** Document segment **

'''

# HORNED FROG EATIN MOUSE



## yorkshire (Jul 27, 2004)

Here's some pics of Big AL








1st time i've taken any pics of him eatin


----------



## OtheG (Jan 30, 2005)

that second picture is hilarious looking!! hes smiling almost. nice shots


----------



## DC_Cichlid (Jun 24, 2004)

SWEEEET! That HF is P.I.M.P... good pics..


----------



## MR HARLEY (Aug 12, 2003)

Yorkie , Find a hobby :rasp:

Great Pics


----------



## moeplz (Feb 21, 2005)

DC_Cichlid said:


> SWEEEET! That HF is P.I.M.P... good pics..
> 
> 
> 
> ...


Yes, Permit me to second that notion... that frog is a straight P.I.M.P for shizzle. I bet he has soo many bitches and hoes...


----------



## pamonster (Jun 26, 2003)

moeplz said:


> DC_Cichlid said:
> 
> 
> > SWEEEET! That HF is P.I.M.P... good pics..
> ...


I'm not sure what happened here^^^
but great looking frog!


----------



## Atlanta Braves Baby! (Mar 12, 2003)

Dammit you take some of the nicest pictures around.


----------



## yorkshire (Jul 27, 2004)

MR HARLEY said:


> Yorkie , Find a hobby :rasp:
> 
> Great Pics
> [snapback]902914[/snapback]​


Thanks guys for the comments









Mr Harley, i got to many hobbies, my main one being bikes








Here's my fave toy, 120cc minicrosser, triple valve head etc....its just that the weather is shite at the moment. Wont be posting many pics of my pets come the good weather


----------



## Novato (Jan 25, 2004)

'''

** What you need to do **
- A) Which usernames appear as post headings in the horned frog thread? Give each name once.
- B) Can you return the horned frog thread word for word, from "## moeplz (Feb" up to and including "bitches and hoes..."?
You can set aside the material that comes after this thread.

** Source information **
'''

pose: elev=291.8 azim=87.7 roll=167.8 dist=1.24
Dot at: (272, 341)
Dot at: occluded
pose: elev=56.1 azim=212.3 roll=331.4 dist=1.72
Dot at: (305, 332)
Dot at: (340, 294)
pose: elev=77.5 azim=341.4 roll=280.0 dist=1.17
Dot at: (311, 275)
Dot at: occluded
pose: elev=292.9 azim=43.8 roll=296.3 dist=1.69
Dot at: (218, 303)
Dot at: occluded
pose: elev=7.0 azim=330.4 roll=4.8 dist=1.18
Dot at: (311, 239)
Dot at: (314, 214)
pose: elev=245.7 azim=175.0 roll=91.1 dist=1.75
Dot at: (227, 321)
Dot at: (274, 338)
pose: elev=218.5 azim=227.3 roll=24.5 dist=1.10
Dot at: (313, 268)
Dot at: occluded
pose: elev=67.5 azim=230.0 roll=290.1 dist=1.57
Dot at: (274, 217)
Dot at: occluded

'''

** Answer section **
- A)
yorkshire
OtheG
DC_Cichlid
MR HARLEY
moeplz
pamonster
Atlanta Braves Baby!
Novato

- B)
## moeplz (Feb 21, 2005)

DC_Cichlid said:


> SWEEEET! That HF is P.I.M.P... good pics..
> 
> 
> 
> ...


Yes, Permit me to second that notion... that frog is a straight P.I.M.P for shizzle. I bet he has soo many bitches and hoes...